> **EXTRACTED RECORDS**:
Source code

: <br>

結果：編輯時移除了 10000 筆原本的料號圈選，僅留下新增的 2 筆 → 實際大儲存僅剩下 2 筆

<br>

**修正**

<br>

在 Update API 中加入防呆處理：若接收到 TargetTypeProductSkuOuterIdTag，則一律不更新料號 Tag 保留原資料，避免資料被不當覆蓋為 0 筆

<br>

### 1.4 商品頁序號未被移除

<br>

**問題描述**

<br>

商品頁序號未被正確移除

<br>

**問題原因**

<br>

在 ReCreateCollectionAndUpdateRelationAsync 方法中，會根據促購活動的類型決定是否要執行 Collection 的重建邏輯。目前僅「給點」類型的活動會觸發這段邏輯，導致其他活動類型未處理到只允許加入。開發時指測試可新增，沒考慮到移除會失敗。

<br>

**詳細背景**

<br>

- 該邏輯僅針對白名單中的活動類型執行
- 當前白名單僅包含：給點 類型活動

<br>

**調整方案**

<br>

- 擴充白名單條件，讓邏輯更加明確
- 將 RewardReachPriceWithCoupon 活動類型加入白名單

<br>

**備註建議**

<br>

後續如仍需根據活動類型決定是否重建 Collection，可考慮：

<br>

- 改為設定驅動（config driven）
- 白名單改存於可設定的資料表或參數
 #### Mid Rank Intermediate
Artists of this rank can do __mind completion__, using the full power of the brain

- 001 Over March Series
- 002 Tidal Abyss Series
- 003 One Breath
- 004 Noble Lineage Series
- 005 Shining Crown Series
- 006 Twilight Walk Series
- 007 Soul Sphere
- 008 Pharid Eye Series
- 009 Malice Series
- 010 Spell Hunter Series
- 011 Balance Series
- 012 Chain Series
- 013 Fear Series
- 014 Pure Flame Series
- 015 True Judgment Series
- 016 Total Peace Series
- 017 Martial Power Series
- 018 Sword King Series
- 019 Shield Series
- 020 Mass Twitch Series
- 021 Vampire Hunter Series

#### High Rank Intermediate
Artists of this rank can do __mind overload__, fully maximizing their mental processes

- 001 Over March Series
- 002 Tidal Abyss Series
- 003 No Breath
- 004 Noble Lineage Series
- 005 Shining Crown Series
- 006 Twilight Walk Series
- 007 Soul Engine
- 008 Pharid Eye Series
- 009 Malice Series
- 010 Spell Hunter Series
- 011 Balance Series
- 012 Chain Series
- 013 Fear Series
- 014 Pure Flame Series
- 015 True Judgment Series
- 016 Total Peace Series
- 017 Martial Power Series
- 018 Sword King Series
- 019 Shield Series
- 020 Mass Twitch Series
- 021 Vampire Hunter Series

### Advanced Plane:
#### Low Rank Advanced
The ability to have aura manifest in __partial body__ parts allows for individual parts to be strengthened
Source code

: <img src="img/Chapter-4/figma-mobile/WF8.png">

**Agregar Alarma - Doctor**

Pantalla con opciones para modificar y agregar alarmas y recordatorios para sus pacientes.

> **WHAT YOU NEED TO DO**: Set down the records again without altering a word.

> **SOLUTION**:
Source code

: <br>

結果：編輯時移除了 10000 筆原本的料號圈選，僅留下新增的 2 筆 → 實際大儲存僅剩下 2 筆

<br>

**修正**

<br>

在 Update API 中加入防呆處理：若接收到 TargetTypeProductSkuOuterIdTag，則一律不更新料號 Tag 保留原資料，避免資料被不當覆蓋為 0 筆

<br>

### 1.4 商品頁序號未被移除

<br>

**問題描述**

<br>

商品頁序號未被正確移除

<br>

**問題原因**

<br>

在 ReCreateCollectionAndUpdateRelationAsync 方法中，會根據促購活動的類型決定是否要執行 Collection 的重建邏輯。目前僅「給點」類型的活動會觸發這段邏輯，導致其他活動類型未處理到只允許加入。開發時指測試可新增，沒考慮到移除會失敗。

<br>

**詳細背景**

<br>

- 該邏輯僅針對白名單中的活動類型執行
- 當前白名單僅包含：給點 類型活動

<br>

**調整方案**

<br>

- 擴充白名單條件，讓邏輯更加明確
- 將 RewardReachPriceWithCoupon 活動類型加入白名單

<br>

**備註建議**

<br>

後續如仍需根據活動類型決定是否重建 Collection，可考慮：

<br>

- 改為設定驅動（config driven）
- 白名單改存於可設定的資料表或參數
 #### Mid Rank Intermediate
Artists of this rank can do __mind completion__, using the full power of the brain

- 001 Over March Series
- 002 Tidal Abyss Series
- 003 One Breath
- 004 Noble Lineage Series
- 005 Shining Crown Series
- 006 Twilight Walk Series
- 007 Soul Sphere
- 008 Pharid Eye Series
- 009 Malice Series
- 010 Spell Hunter Series
- 011 Balance Series
- 012 Chain Series
- 013 Fear Series
- 014 Pure Flame Series
- 015 True Judgment Series
- 016 Total Peace Series
- 017 Martial Power Series
- 018 Sword King Series
- 019 Shield Series
- 020 Mass Twitch Series
- 021 Vampire Hunter Series

#### High Rank Intermediate
Artists of this rank can do __mind overload__, fully maximizing their mental processes

- 001 Over March Series
- 002 Tidal Abyss Series
- 003 No Breath
- 004 Noble Lineage Series
- 005 Shining Crown Series
- 006 Twilight Walk Series
- 007 Soul Engine
- 008 Pharid Eye Series
- 009 Malice Series
- 010 Spell Hunter Series
- 011 Balance Series
- 012 Chain Series
- 013 Fear Series
- 014 Pure Flame Series
- 015 True Judgment Series
- 016 Total Peace Series
- 017 Martial Power Series
- 018 Sword King Series
- 019 Shield Series
- 020 Mass Twitch Series
- 021 Vampire Hunter Series

### Advanced Plane:
#### Low Rank Advanced
The ability to have aura manifest in __partial body__ parts allows for individual parts to be strengthened
Source code

: <img src="img/Chapter-4/figma-mobile/WF8.png">

**Agregar Alarma - Doctor**

Pantalla con opciones para modificar y agregar alarmas y recordatorios para sus pacientes.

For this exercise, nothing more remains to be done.